Dave Seed, managing director of classic menswear indie Hellewell in Preston, Lancashire, and an IMC member, says retailers are determined to step up a gear and maintain market share. He says: “The mood among retailers at the meeting was that although things are a little tight at the moment, it could be worse. The general theme was that independents have to raise their game and do things as well as the big boys - quarterly newsletters, special offers, great websites, and the enthusiasm to get up in the morning and be the best.”
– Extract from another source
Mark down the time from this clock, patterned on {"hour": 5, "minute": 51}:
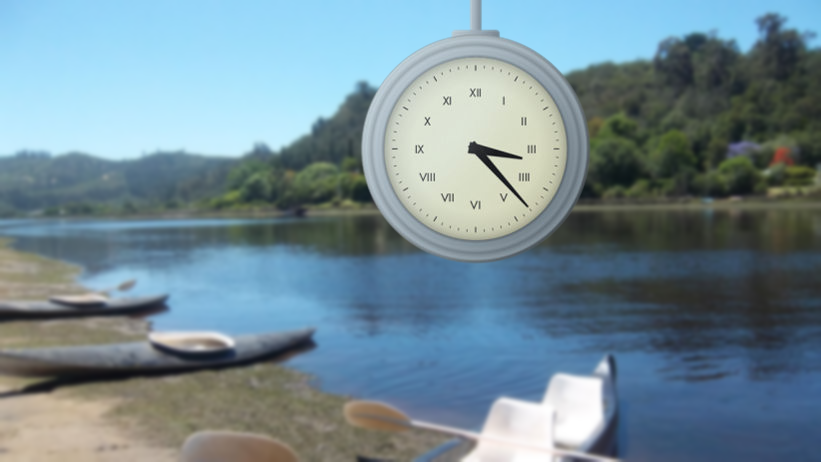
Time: {"hour": 3, "minute": 23}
Independents have had to battle with an increasing amount of discounting on the high street, but Seed says there is a growing realisation that trying to compete with that is not an option.

Working in partnership

“We should not focus on outside issues that we have little or no control over, but should all be analysing our businesses and take a hard look at making some changes with regard to targets and selling techniques,” he says.

Partnership between retailers and suppliers is key. Seed says the most forward-thinking retailers work well with their suppliers and will be well placed to ride out the hard times, leaving them in an excellent position to take full advantage when the economy improves.

One supplier at the event was William Heaton, joint managing director of Saville Heaton, which owns the Oakman, GB Clothing and Life & Limb brands.Heaton says retailers and suppliers in the classic menswear sector are determined to work closer together to get through the economic downturn. “Our costs have gone up because of the exchange rate, but we have not passed all of it on to the retailer,” he says.
“We’ve taken a long-term view. We have long partnerships with some retailers stretching back decades, and you can’t just suddenly say this was £10, now it’s £12.50. You have to gradually ease in any necessary price hikes.”

The classic menswear independent market is resilient, with in many cases loyal and regular customers built up over generations. And with many businesses owning their own freehold, they hold a strong advantage over larger chains which have big rent bills.

Heaton believes the sector is one of the most determined to ride out the economic downturn. He says: “The menswear indie doesn’t have anywhere else to go [outside of the business], and that’s a big incentive for them. In the end that’s good because it forces them to work really hard at it.”